PRZYTOCZONY FRAGMENT.
Miałem trochę nadzieję, że może od premiery podstawki KiKo nauczył się co nieco,
a i przy okazji udało mu się znaleźć normalnego tłumacza. Nadzieja okazała się
niestety złudną, kiedy okazało się co tak naprawdę zawiera przepustka sezonowa.
W sklepie Steama nie wyglądało to wcale źle. Autor obiecywał dwa będące
prequelami dodatki o wdzięcznie brzmiących tytułach Two Guys i The Good Wife,
które miały przybliżyć nam historię dwójki z trzech zlecających nam zbiory
bohaterów z oryginału oraz ukazać szczęśliwe czasy małżeństwa Alexa i jego
żony. Season Pass daje też dostęp do gry Find Exit będącej pierwszym projektem
KiKo oraz do… I mówię to poważnie… Rysunku żony Alexa w bikini… Niezbyt
ładnego, dodam.

WIERSZE DANYCH.
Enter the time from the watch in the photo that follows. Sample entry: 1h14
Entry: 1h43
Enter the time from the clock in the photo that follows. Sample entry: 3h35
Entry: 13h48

ZADANIE DO WYKONANIA. Zwróć bez żadnych zmian część przytoczonego fragmentu od słów „W sklepie Steama” do słów „ładnego, dodam.”. Zestawienie pochodzi z innego źródła niż przytoczony fragment.

ODPOWIEDŹ DO ZADANIA.
W sklepie Steama nie wyglądało to wcale źle. Autor obiecywał dwa będące
prequelami dodatki o wdzięcznie brzmiących tytułach Two Guys i The Good Wife,
które miały przybliżyć nam historię dwójki z trzech zlecających nam zbiory
bohaterów z oryginału oraz ukazać szczęśliwe czasy małżeństwa Alexa i jego
żony. Season Pass daje też dostęp do gry Find Exit będącej pierwszym projektem
KiKo oraz do… I mówię to poważnie… Rysunku żony Alexa w bikini… Niezbyt
ładnego, dodam.